Why the Wall St Journal is wrong on the Pittsburgh strikemain
The ever-readable Terry Teachout argues today in the Journal that orchestral musicians should not expect to be paid more in 2016 because two generation ago they were paid far less.
In a closing paragraph: Orchestra players would do well to remember how far they’ve come. Six decades ago, the members of one of the world’s greatest symphony orchestras sold cars and wristwatches to make ends meet. They didn’t deserve it then and they don’t deserve it now—but that’s the kind of thing that can end up happening in a world that doesn’t value your services as highly as you do.
There are horrible cracks in this argument and I can’t enumerate them all, but these are the main ones.
1 Terry mentions the value of services. He’s right. Isaac Stern told me that when he was growing up in 1920s San Francisco ‘a musician in the orchestra was a person‘ – even if he earned a pittance. He had social status. As that status declined it had to be replaced with other compensations or orchestral life would have ceased to exist. So wages rose.

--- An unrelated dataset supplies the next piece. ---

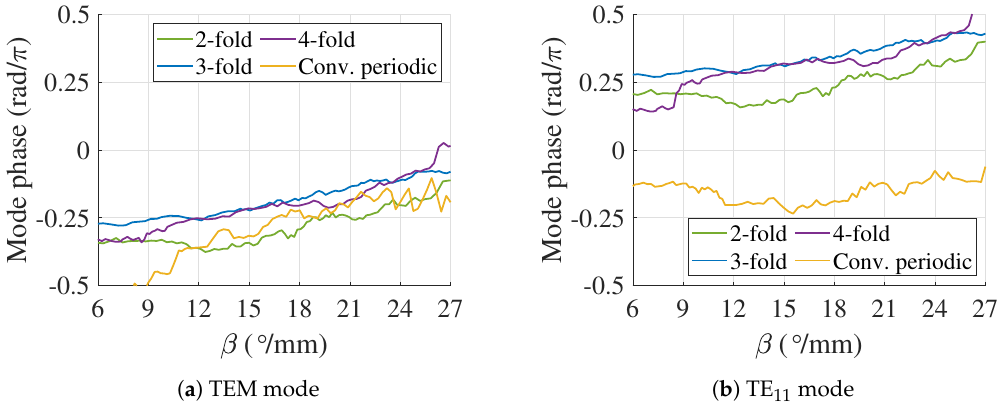
Figure 7. Phases of the mode coefficients of the: ( a ) TEM and ( b ) TE 11 modes. In this simulation, the dimensions and number of modes are the same as in Figure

2 Orchestras live off prestige. They need to attract the best players they can afford. If you pay them less than the market rate, they will go to LA or New York and Pittsburgh (or wherever) will lose whatever glory it needs to persuade donors to fund its continued existence and the public to attend concerts.

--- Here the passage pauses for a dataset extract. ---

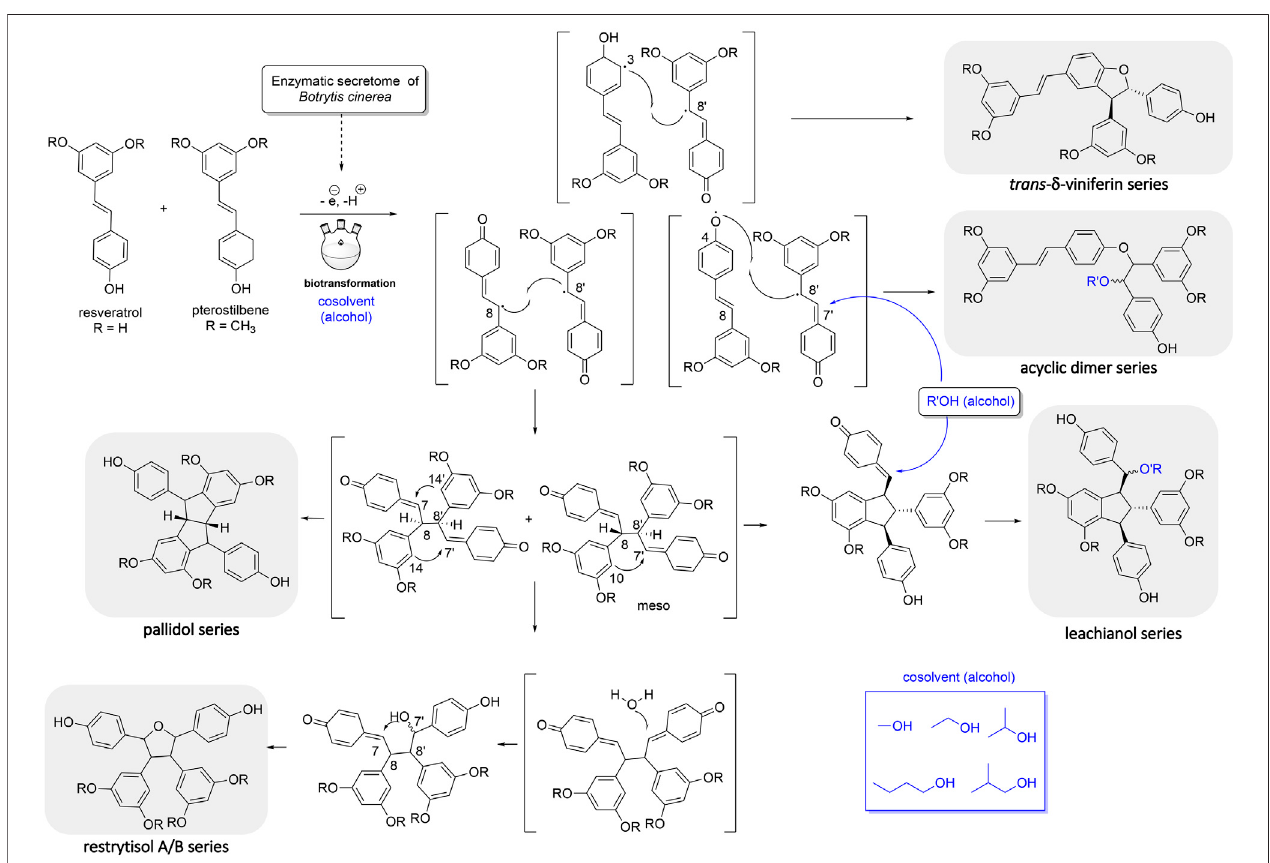
FIGURE 4 | Mechanism of reaction explaining the generation of the 5 main scaffolds (trans- δ -viniferin, acyclic dimer, leachianol, pallidol, restrytisol A/B) of stilbene dimers obtained by the biotransformation reaction of resveratrol and pterostilbene using the enzymatic secretome of Botrytis cinerea in the presence of alcohol as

3 Six decades ago, people who worked in banking received modest compensation. How long does the Wall Street Journal think Goldman Sachs would survive if it paid 1950s rates?
4 An orchestra is a dynamic organism. It composition and internal relationships have changed beyond recognition in Terry’s lifetime and mine. The conductor used to be a dictator; today the role is more a negotiator. The ensemble used to be overwhelmingly male; now it might be majority female. Past comparisons become futile in such circumstances.

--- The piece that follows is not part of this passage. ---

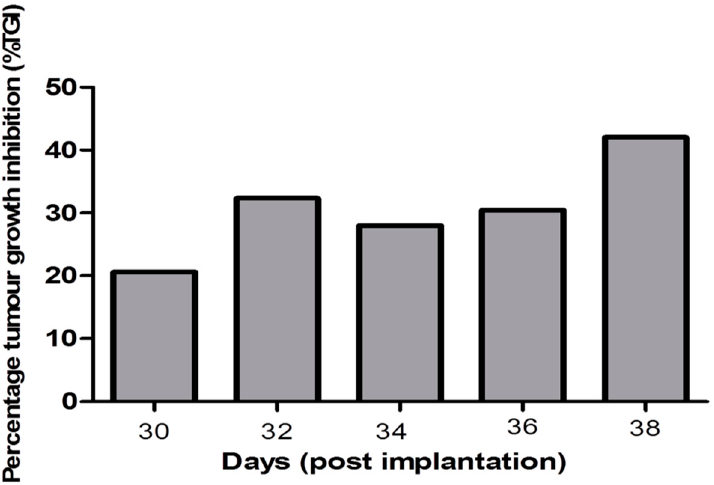
Figure 10. Percentage tumor growth inhibition (% TGI) in Group III (treated by NT 3–12 peptide- loaded NPs 10 mg kg − 1 ) relative to Group I (control group).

5 In Pittsburgh and Fort Worth – and in Philadelphia – an aggressive board and an overpaid manager tried to force musicians to accept ‘inevitable’ pay cuts. Not to forgo a pay increase but actually to take a step back into the half-forgotten past and forgo a decent wage, knowing that next time round they will have to give up even more. There was no negotiation, only ultimatum.
6 We have published testimony from musicians in these orchestras – a single parent, for instance – who simply cannot live on what the orchestra pays. So how does that differ from the indigent past?